We were in a small cabin deep in a pine forest. White pines mostly there in the North Carolina mountains, tall trees forming a high canopy. Slate outcroppings made for treacherous walks outside, so slippery, fractured and crackly. A steady rain had been falling for several days and gave no sign of letting up. Nothing was dry. The cabin had a palpable dampness, though by comparison to the outside world, it was downright arid. Arid, extra dry. For our purposes... Arid, not completely wet.

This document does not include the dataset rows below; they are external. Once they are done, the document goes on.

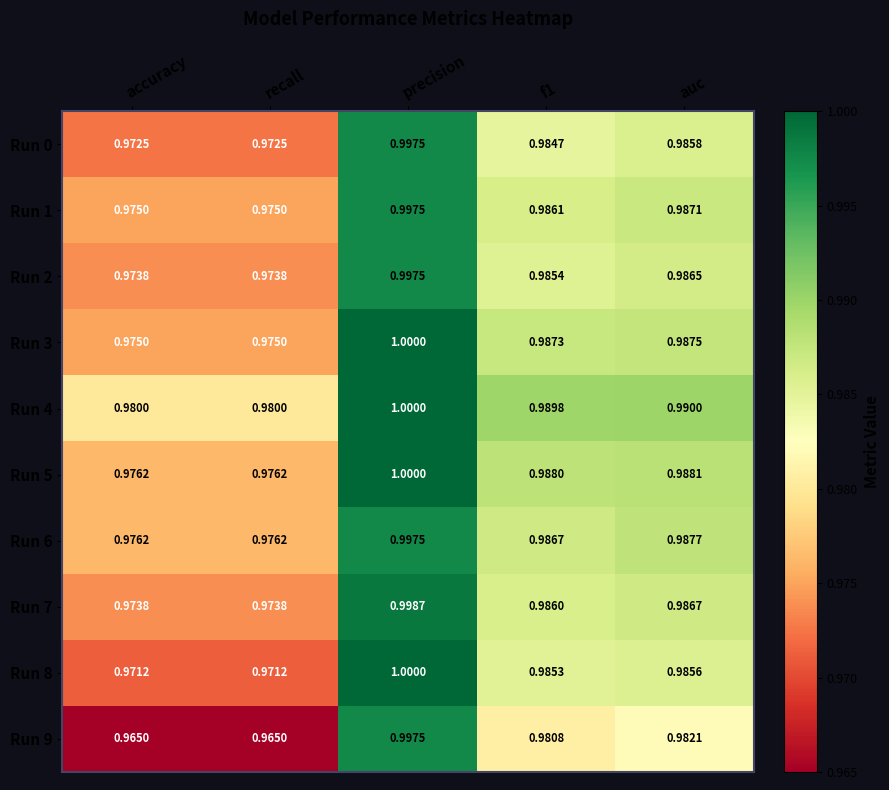

At which category is the sum across all series the highest?

precision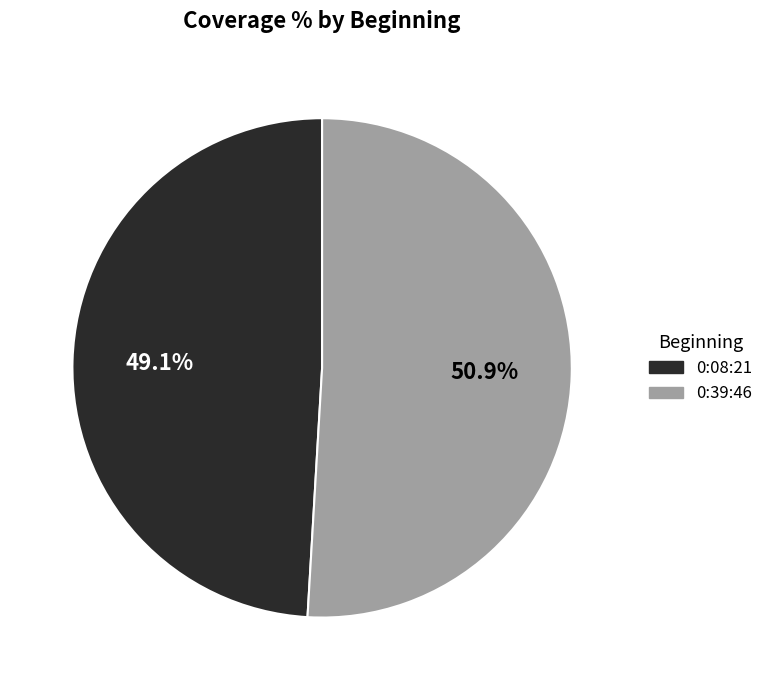

How many slices are in this pie chart?

2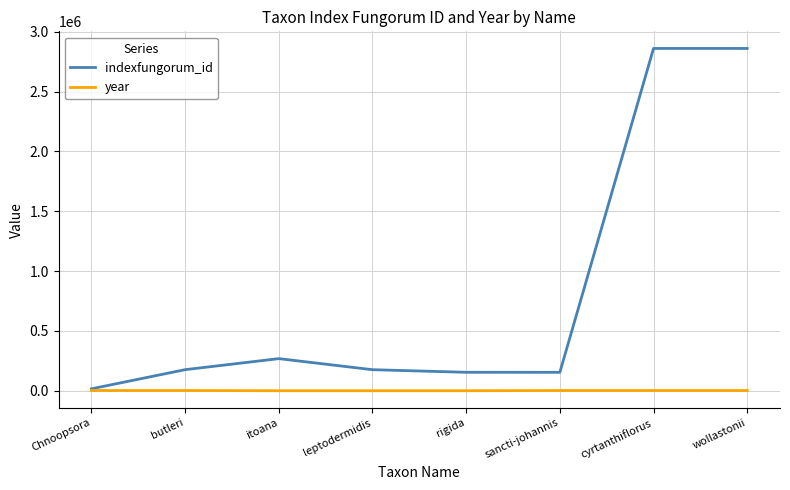

What is the maximum value shown in the chart?

2860718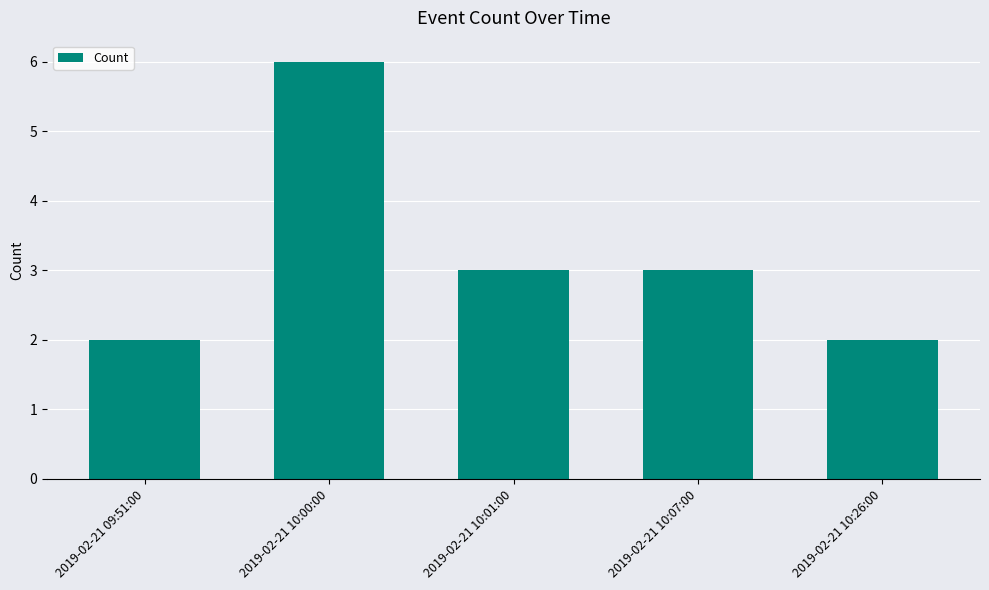

What is the label of the 3rd bar from the left?

2019-02-21 10:01:00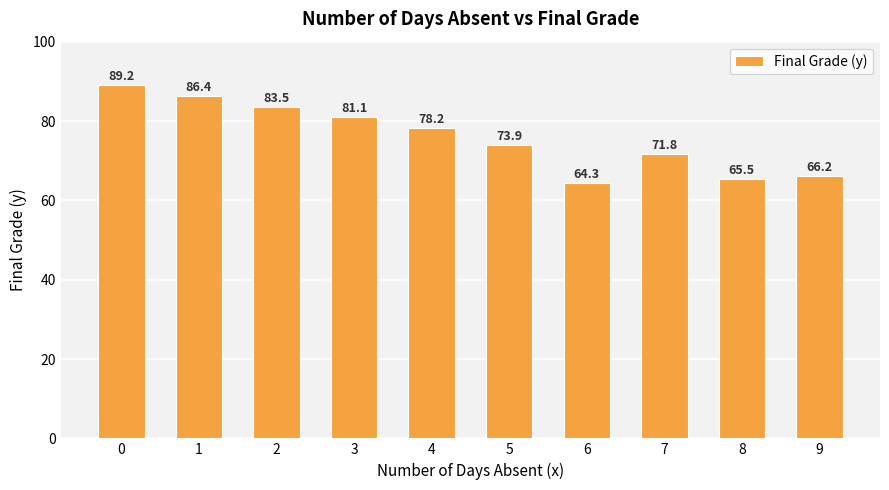

The value at 6 is 64.3. True or false?

True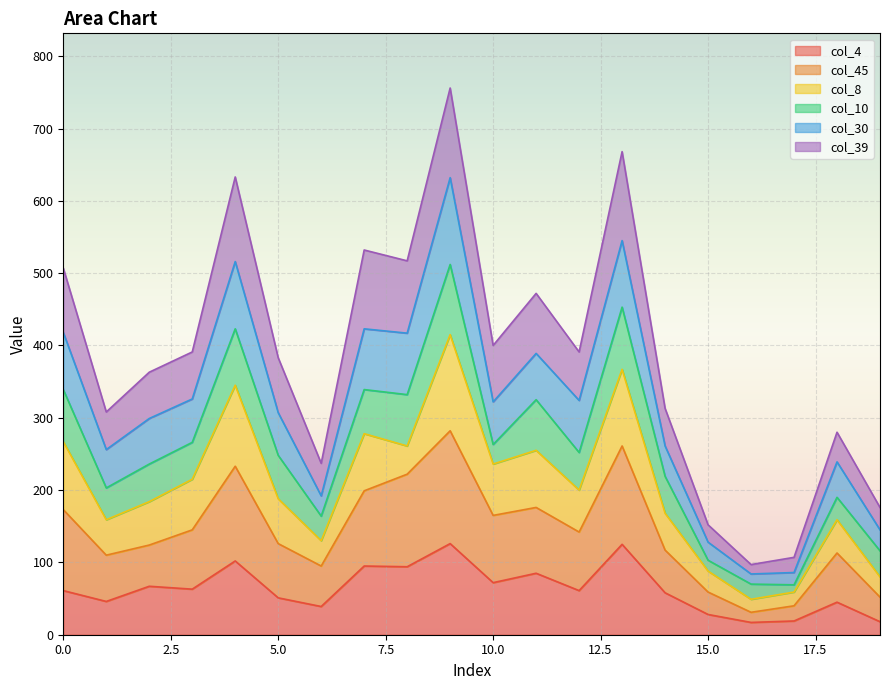

At which category does col_39 reach its first local valley?

1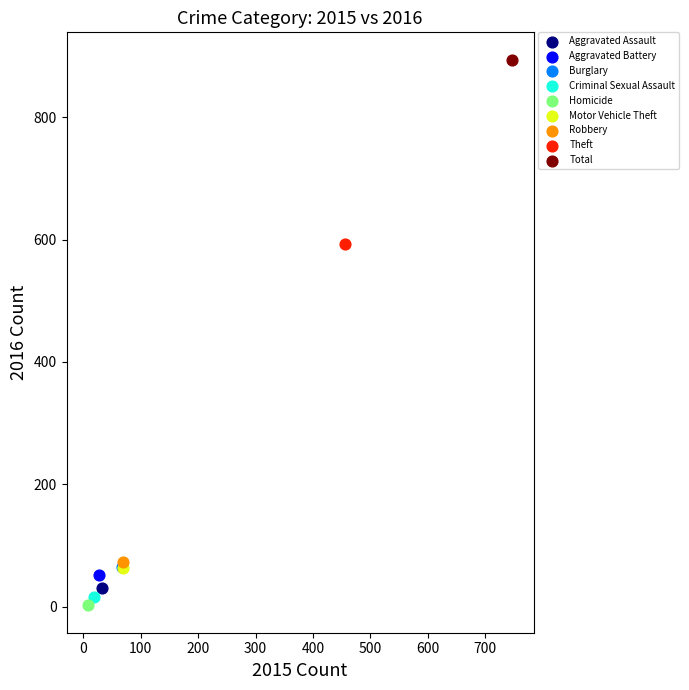

Which series contains the highest Y value?

Total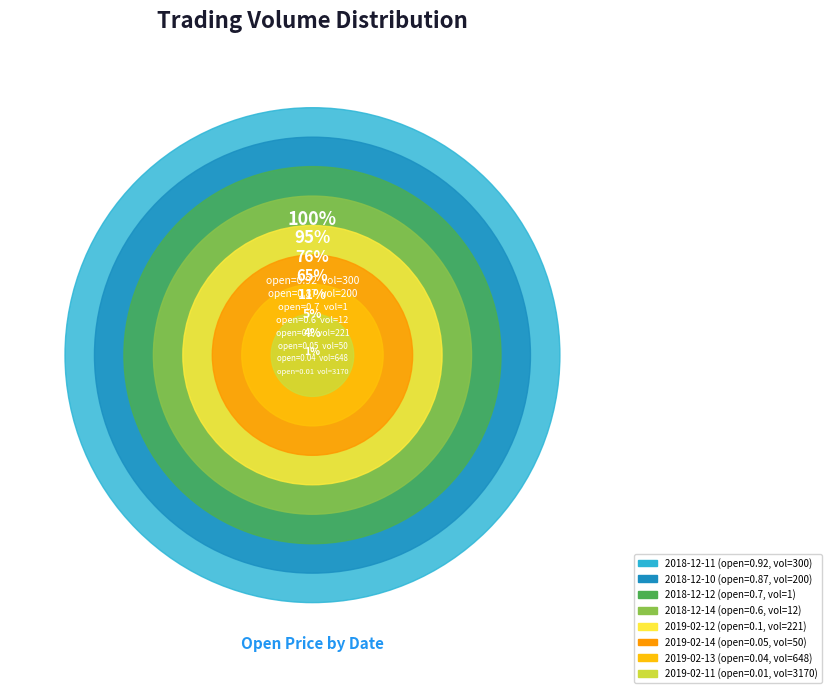

How many slices are in this pie chart?

8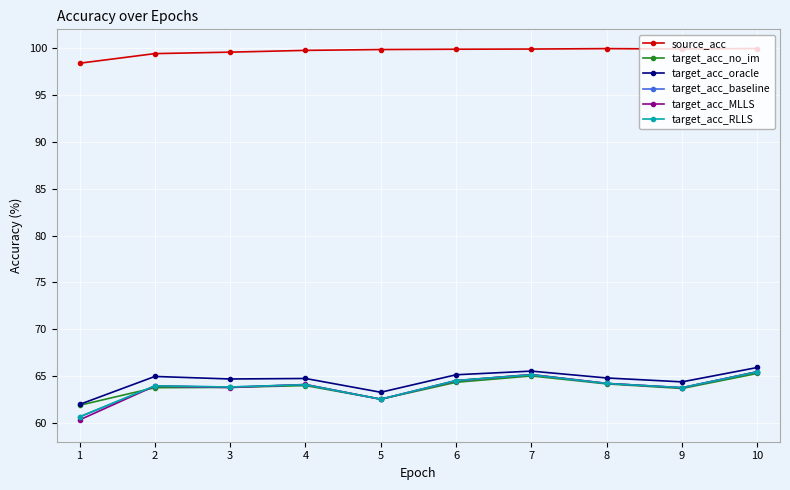

At which label does target_acc_oracle first exceed 64?

2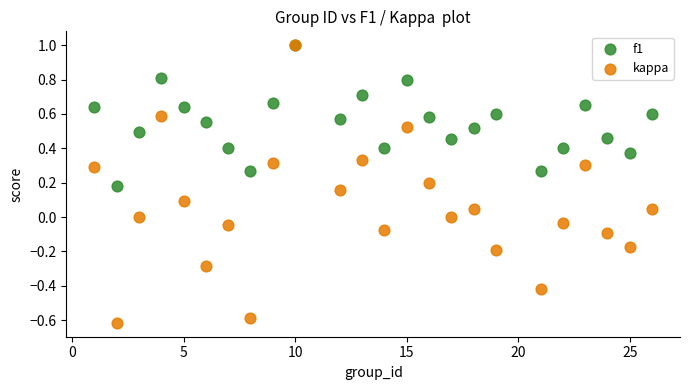

What are all the series names shown in the legend?

f1, kappa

We were far from electricity; most of our modern gadgetry was drained of all battery power, but a few devices held out as long as they could. You never know when the end is coming with the iPod. It just stops playing. I remember how tape decks would slow down near the end of battery life, comically lowering voices and slowing down music, sadly and gradually marking the end. If you did it right you could turn the tape player off (even after the battery petered out), let it sit, then turn it back on... there would be some power remaining so you could choose your last sounds. But with the iPod, it was music straight into silence. How very digital of it. Analog was always more forgiving. The past is usually more forgiving than the present. Surely some metaphorically analogous something is begging to be formally revealed here, maybe another time. Probably not.

Knowing the iPod would give out eventually, I wanted to be sure to hear the song of my choice when the end came. By my best count I had played "Three Seed" by the Silversun Pickups twenty-three times in a row. The song has an epic air about it even though it is only five and a half minutes long. When played twenty-three times in a row, epic doesn't begin to describe it. By the time the replays had reached the teens, I was pretty sick of it. But I was committed. When the music stopped in the middle of the twenty-fourth play, I was left with a song in my brain I now hated, it made me edgy and no fun to be around. That seemed to be the consensus. It kept raining. I wondered if it would slow to an exhausted mist of a suspended wetness, or if it would just stop.

The rain continued its siege for several more days following the demise of the iPod. I awoke one morning as the sun came up through a well-rested blue sky. I don't know how the rain ended, but I know it did.